Potongan Dokumen:
┌────────

RAMADAN Pilihan

Ramadan di Penghujung Bulan, Semangat Beribadah Harus Tetap Jalan

7 Mei 2021   15:27 Diperbarui: 8 Mei 2021   00:59 1907
+
Laporkan Konten
Laporkan Akun
Kompasiana adalah platform blog. Konten ini menjadi tanggung jawab bloger dan tidak mewakili pandangan redaksi Kompas.
Lihat foto
Ramadan di Penghujung Bulan, Semangat Beribadah Harus Tetap Jalan
Sumber gambar: unsplash.com/David Monje

Tidak terasa Ramadan sudah mendekati penghujung bulan. Ada yang semakin gencar berburu pahala, ada pula yang mulai berkurang semangatnya. Ya namanya saja manusia, kadang naik kadang turun imannya. Oleh karena itu, sudah selayaknya semangat dalam beribadah ini dipertahankan sebisa mungkin, terlebih di bulan yang suci dan penuh berkah ini. 

Kita pun tahu bahwa pada sepuluh malam terakhir bulan Ramadan, ada suatu malam yang istimewa, yakni Lailatul Qadr. Sebagaimana firman Allah Swt. dalam surah Al-Qadr, bahwa Allah telah menurunkan Al-Qur'an pada malam kemuliaan (Lailatul Qadr), yang mana malam kemuliaan ini lebih baik daripada seribu bulan. Pada surah Al-Qadr juga memuat penjelasan bahwa malaikat-malaikat serta malaikat Jibril turun ke bumi untuk mengatur segala urusan atas seizin Allah Swt. Malam tersebut akan penuh dengan kesejahteraan hingga fajar tiba.

└────────

Entri set data:
┌────────

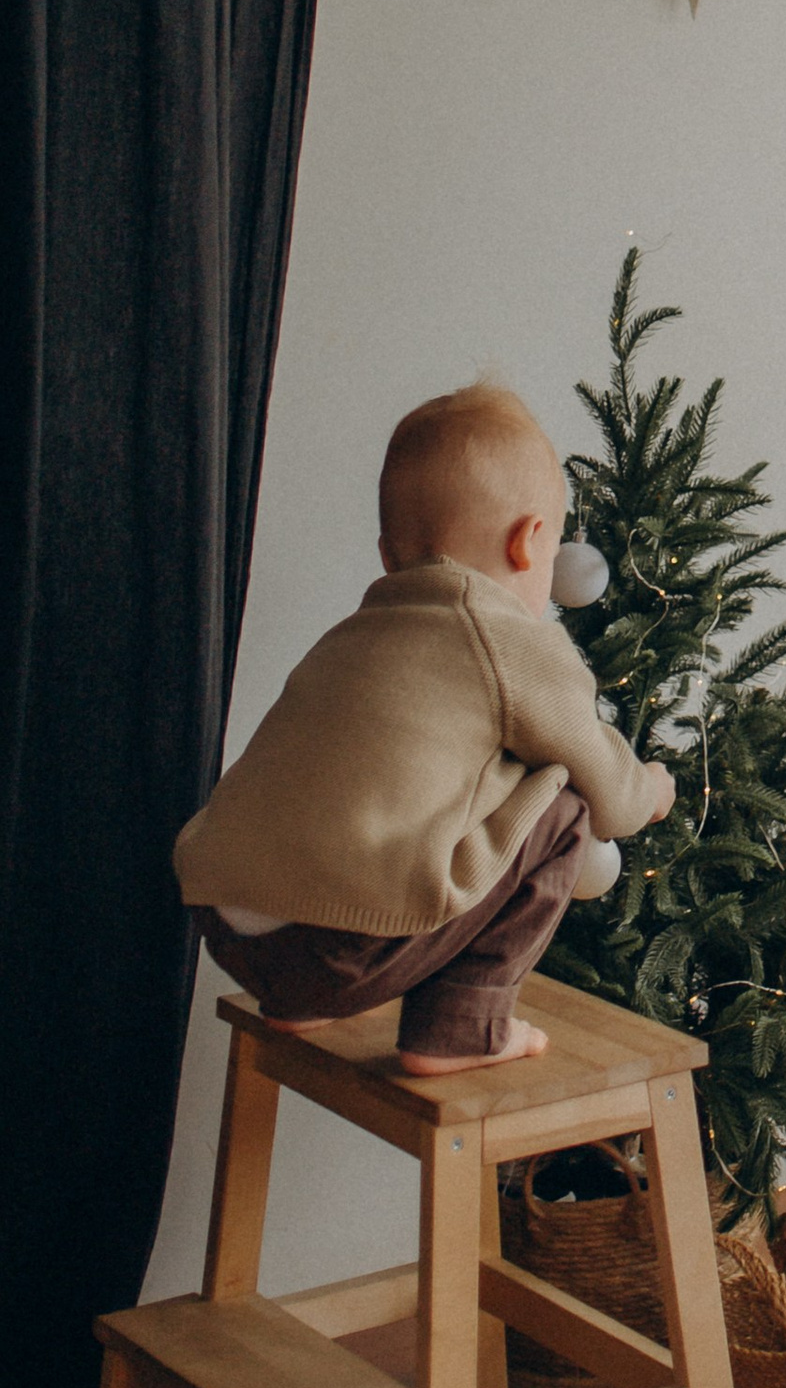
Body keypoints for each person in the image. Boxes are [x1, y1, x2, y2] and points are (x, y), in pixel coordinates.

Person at [176, 383, 675, 1071]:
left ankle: (299, 1003)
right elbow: (611, 796)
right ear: (530, 542)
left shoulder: (350, 636)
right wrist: (650, 786)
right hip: (345, 947)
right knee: (564, 807)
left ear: (388, 553)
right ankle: (460, 1027)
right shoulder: (505, 634)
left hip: (229, 932)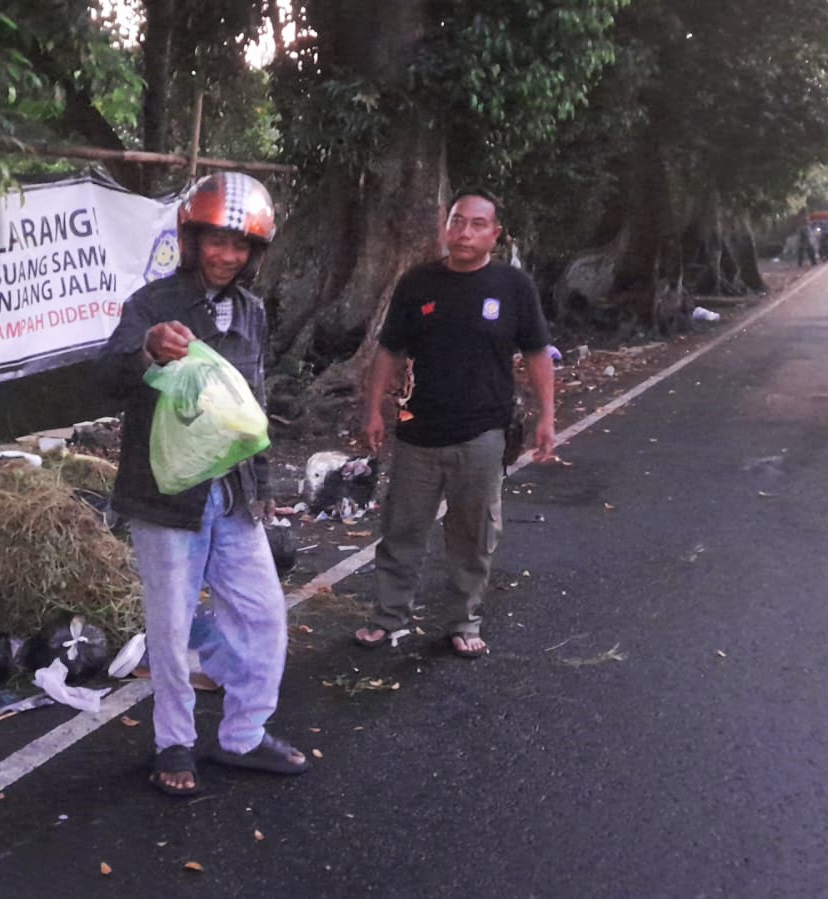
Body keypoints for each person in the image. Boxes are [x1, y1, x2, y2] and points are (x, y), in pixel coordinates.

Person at [99, 172, 309, 797]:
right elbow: (106, 379)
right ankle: (174, 742)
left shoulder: (252, 311)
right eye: (217, 241)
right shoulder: (152, 304)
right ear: (192, 241)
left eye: (241, 245)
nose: (227, 256)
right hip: (165, 495)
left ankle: (243, 734)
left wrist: (263, 483)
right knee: (170, 625)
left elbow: (255, 398)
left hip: (234, 494)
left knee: (263, 615)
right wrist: (147, 351)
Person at [353, 188, 555, 658]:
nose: (465, 233)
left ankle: (464, 621)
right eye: (457, 222)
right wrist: (372, 409)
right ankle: (389, 618)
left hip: (483, 434)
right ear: (446, 227)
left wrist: (548, 415)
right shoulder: (417, 283)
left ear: (495, 235)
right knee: (402, 530)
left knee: (473, 535)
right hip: (417, 431)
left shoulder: (513, 287)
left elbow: (537, 354)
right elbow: (389, 350)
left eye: (477, 224)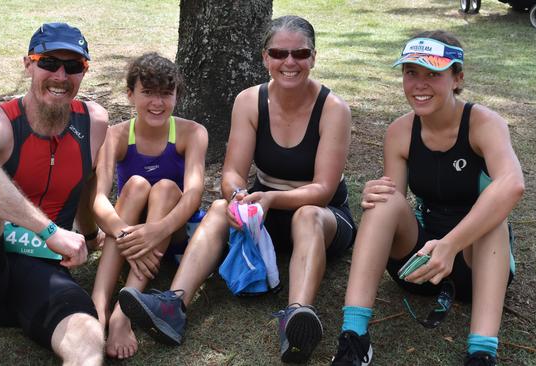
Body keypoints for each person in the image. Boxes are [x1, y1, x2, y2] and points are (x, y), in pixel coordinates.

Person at [117, 15, 356, 364]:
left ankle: (296, 316)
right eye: (279, 53)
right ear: (265, 58)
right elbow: (232, 172)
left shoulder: (333, 109)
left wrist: (273, 197)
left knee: (306, 215)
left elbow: (322, 189)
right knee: (216, 210)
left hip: (324, 217)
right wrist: (238, 195)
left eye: (300, 53)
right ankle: (174, 305)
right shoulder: (249, 101)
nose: (289, 62)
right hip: (265, 213)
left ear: (313, 57)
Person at [329, 30, 524, 366]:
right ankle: (354, 337)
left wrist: (450, 244)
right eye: (411, 73)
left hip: (475, 267)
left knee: (495, 211)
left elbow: (513, 184)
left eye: (433, 74)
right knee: (384, 198)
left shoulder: (483, 123)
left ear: (457, 78)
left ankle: (481, 352)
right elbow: (395, 203)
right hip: (419, 268)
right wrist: (376, 194)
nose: (419, 85)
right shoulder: (401, 131)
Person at [0, 22, 109, 366]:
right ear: (28, 64)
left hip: (46, 274)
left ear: (83, 72)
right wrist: (50, 231)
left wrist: (90, 234)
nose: (61, 75)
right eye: (48, 62)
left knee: (88, 340)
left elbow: (88, 184)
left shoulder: (95, 122)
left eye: (73, 67)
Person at [89, 52, 207, 359]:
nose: (157, 103)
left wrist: (157, 230)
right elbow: (98, 198)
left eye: (166, 94)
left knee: (167, 188)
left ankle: (122, 313)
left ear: (177, 96)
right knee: (137, 185)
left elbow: (194, 193)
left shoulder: (192, 132)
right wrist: (125, 233)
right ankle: (98, 306)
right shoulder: (115, 136)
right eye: (148, 93)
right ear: (130, 94)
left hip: (173, 232)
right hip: (130, 239)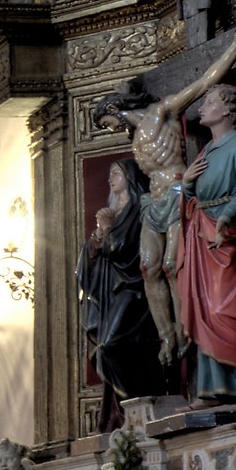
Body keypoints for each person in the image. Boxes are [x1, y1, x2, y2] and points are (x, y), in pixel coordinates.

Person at [92, 22, 236, 363]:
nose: (110, 130)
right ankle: (166, 336)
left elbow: (203, 82)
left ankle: (186, 331)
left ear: (112, 111)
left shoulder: (163, 111)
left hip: (179, 191)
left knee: (171, 264)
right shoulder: (135, 137)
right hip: (152, 201)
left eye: (105, 123)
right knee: (148, 266)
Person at [176, 78, 236, 399]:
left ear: (229, 109)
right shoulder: (207, 150)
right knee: (204, 309)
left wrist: (227, 217)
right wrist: (187, 183)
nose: (202, 108)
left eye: (210, 102)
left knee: (224, 309)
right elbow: (195, 197)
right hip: (204, 234)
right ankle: (214, 387)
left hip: (229, 236)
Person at [77, 155, 171, 403]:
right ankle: (131, 406)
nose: (110, 179)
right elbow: (92, 258)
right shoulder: (112, 212)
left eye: (116, 174)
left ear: (129, 178)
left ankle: (139, 398)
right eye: (109, 174)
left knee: (111, 346)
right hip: (110, 291)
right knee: (104, 350)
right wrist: (96, 240)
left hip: (132, 289)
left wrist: (107, 229)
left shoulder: (139, 209)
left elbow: (126, 249)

└────────

Daftar Tugas:
a – Salin persis bagian teks tentang Ramadan mulai dari "RAMADAN Pilihan" hingga dan termasuk "pandangan redaksi Kompas.".
b – Berdasarkan teks tentang Ramadan, mengapa semangat beribadah sudah selayaknya dipertahankan sebisa mungkin? Jelaskan dalam satu sampai tiga kalimat.

Jawaban Tiap Tugas:
a –
RAMADAN Pilihan

Ramadan di Penghujung Bulan, Semangat Beribadah Harus Tetap Jalan

7 Mei 2021   15:27 Diperbarui: 8 Mei 2021   00:59 1907
+
Laporkan Konten
Laporkan Akun
Kompasiana adalah platform blog. Konten ini menjadi tanggung jawab bloger dan tidak mewakili pandangan redaksi Kompas.

b – Sebagai manusia, iman seseorang kadang naik dan kadang turun. Menjelang akhir Ramadan, ada yang makin gencar berburu pahala, tetapi ada pula yang semangatnya mulai berkurang. Karena itu, semangat beribadah perlu dijaga, terlebih pada bulan yang suci dan penuh berkah ini.